Apr 09, 2007 21:29
I'm going home in 18 hours. I'm so relieved, I've been so stressed out... Yesterday I left my room at 10:30am after waking up, came back to the room once at noon for 15 minutes to pick up some things, and then didn't return until 4am. I started getting a migraine at about 11 that night while reading/taking notes in the library, which was full-blown by 1am. So I was standing on a stool, putting the coils on the top of my 3-foot ceramics piece, and chanting to myself oh god don't throw up here, don't fall over, just finish.
After that I went to printmaking to finish the project that's due after long weekend. It's fucking crazy, born out of how tired and in pain I was. Before I was getting comments about how violent my image is, now I'm probably going to get the what the hell is wrong with you comments. Maybe Thorsten will write on my evaluation that I'm bad shit crazy like my painting teacher did.

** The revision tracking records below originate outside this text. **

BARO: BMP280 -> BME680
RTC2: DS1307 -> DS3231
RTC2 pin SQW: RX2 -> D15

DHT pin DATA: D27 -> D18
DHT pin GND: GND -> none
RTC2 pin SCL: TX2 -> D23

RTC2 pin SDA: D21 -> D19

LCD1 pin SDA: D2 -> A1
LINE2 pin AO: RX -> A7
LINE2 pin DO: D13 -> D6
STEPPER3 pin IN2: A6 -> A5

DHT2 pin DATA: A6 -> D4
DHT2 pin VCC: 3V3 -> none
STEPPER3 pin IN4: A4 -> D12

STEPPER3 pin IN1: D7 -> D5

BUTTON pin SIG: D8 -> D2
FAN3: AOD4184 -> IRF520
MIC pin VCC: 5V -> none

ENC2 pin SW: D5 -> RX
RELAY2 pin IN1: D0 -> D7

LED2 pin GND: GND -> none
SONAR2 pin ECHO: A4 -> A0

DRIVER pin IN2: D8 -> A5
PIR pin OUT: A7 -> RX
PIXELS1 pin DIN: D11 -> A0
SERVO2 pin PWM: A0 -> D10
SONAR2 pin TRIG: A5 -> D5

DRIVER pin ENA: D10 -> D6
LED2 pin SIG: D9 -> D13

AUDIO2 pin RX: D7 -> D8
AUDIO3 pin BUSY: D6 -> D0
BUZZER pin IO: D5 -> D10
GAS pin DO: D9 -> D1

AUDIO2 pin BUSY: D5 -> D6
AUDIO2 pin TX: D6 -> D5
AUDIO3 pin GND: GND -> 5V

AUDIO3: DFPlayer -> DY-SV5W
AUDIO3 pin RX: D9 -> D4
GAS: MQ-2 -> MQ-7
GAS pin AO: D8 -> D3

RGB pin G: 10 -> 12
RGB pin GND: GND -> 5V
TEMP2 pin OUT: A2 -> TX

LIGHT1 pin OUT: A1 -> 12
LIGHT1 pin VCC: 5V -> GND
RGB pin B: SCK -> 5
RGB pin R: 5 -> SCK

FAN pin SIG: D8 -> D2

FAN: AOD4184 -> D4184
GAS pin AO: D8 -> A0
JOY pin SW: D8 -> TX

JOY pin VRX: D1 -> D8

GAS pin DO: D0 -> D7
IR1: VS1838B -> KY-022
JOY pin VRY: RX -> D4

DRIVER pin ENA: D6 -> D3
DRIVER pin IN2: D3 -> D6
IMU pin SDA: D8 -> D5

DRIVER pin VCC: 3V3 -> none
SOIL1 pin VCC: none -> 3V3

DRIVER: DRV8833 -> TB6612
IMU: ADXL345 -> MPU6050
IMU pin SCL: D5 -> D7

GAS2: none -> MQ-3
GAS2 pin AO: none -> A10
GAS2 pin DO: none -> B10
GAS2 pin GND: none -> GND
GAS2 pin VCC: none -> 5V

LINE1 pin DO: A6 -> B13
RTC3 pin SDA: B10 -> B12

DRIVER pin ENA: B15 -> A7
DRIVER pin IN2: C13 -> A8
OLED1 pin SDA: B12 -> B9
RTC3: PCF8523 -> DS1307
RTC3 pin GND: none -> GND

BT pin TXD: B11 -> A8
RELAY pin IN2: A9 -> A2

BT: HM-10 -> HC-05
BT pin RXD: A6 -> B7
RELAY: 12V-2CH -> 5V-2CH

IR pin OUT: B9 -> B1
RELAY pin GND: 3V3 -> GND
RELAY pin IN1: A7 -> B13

Even if hypothetically she is right about me, who fucking cares? Good art comes from crazy people. If I'm crazy, I'm happy- that means maybe there's hope for my art.
Speaking of which, I was thinking of pushing the violence and hostility more. I kind of want people to look at my art and assume that somebody male made it. I always hate this sort of gender seperation, but it happens, it is. I want people to think it's so merciless, so cruel as to make them automatically attribute it to a male sensibility. And maybe that's where the crazy comes in. Also maybe the fact that most of my work contains some... uncomfortable imagery.
My latest work is an alligator with human arms and hands sort of disintegrating (Thorsten used the word "exploding) into scribbles and flakes and spikes in the back. Somebody said the way the arms attached to the alligator looked awkward to them. Another person said well how the hell are human arms supposed to attach to an alligator. After one girl looked at the piece, I saw her raise her eyebrows at another. I don't know what that means, but it's certainly a reaction I like.
I want to totally bust the usual Bennington system where everything is conceptualized. So when asked what it meant, I just said it's a mashup of what interests me in my own work. What I like drawing, what I think about, what pops out onto the paper.
So for the project that I completed last night, Thorsten asked us to etch our plates two more times- and the alligator went from disturbing to off-my-rocker. I don't even want to describe- it was all free hand. I even wrote on the plate backwards. Just to do it. I really like incorporating text, but I do it rarely since it just invites more talk of the "conceptual" aspect.
Yeah. So I'm going back to my boring boring essay.